Mental illness: When schizophrenics kill
Studies show that the nation's 4 million untreated schizophrenics account for as many as 1,600 homicides a year.
Jared Loughner’s deadly gun rampage in Tucson may have shocked the nation, said psychiatrist E. Fuller Torrey in The Wall Street Journal, but this was a “predictable tragedy.” Loughner, it’s now clear, is mentally ill, and is probably one of the U.S.’s 4 million untreated schizophrenics, who, studies say, account for as many as 1,600 homicides a year. A half-century ago, most of these people would have been in a hospital, but in the 1960s, the U.S. started emptying its state mental facilities—many of which, admittedly, were the stuff of nightmares. The problem is that states failed to complete the second stage of “deinstitutionalization,” which was to provide care for and supervision of seriously ill people living in the community. Today, as a direct result, about half the people who commit crimes and wind up in prisons are mentally ill. The government should “protect the public from persons who are potentially dangerous,” like Jared Loughner, even if that means hospitalizing them against their will.

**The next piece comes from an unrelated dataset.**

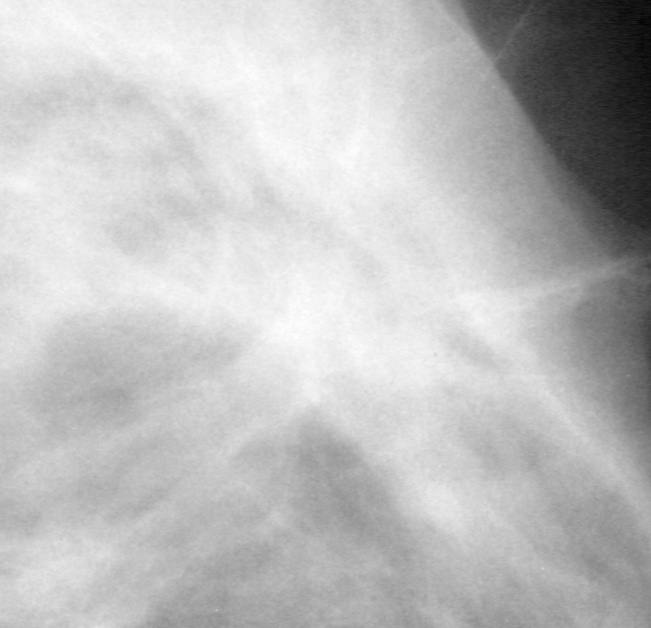
Crop from a digitized film mammogram around one marked abnormality, right breast, MLO view, BI-RADS breast density category 4 (scale 1–4).
- Finding: mass, shape irregular, margins spiculated; BI-RADS assessment category 5; subtlety rating 2 on a 1 (subtle) to 5 (obvious) scale; pathology result (as recorded, not read from the image): malignant.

Locking up every mentally ill person isn’t the answer, said Bradford Plumer in The New Republic. The vast majority of people suffering from mental illness are not dangerous; would you give the government authority to put people away for what they might do someday? There have already been Kafkaesque cases of sane, safe individuals who got locked in mental facilities for years, while authorities ignored their pleas. The balance between civil liberties and protecting a community is fiendishly difficult to get right, said psychiatrist Sally Satel in National Review Online. Loughner was clearly delusional, but “acting weird” is not a crime.
“People are rightly skittish about infringing on a person’s freedom,” said Jeffrey Geller in USA Today, but when delusions lead to angry, frightening outbursts, it’s time to act. Under current Arizona law, any one of the people who were troubled by Loughner’s alarming behavior—the college administrators who suspended him for angry classroom rants, the classmate who always sat by the door in case he started shooting, the cops who visited his home—could have petitioned a court to evaluate his mental health and, if necessary, commit him for treatment against his will. But no one did. This speaks to a deeper problem in our culture, said David Ignatius in The Washington Post. We Americans are more isolated, transient, and guarded than ever; when we see strangers in distress, we look for excuses not to get involved. “We leave people alone in America, to a fault.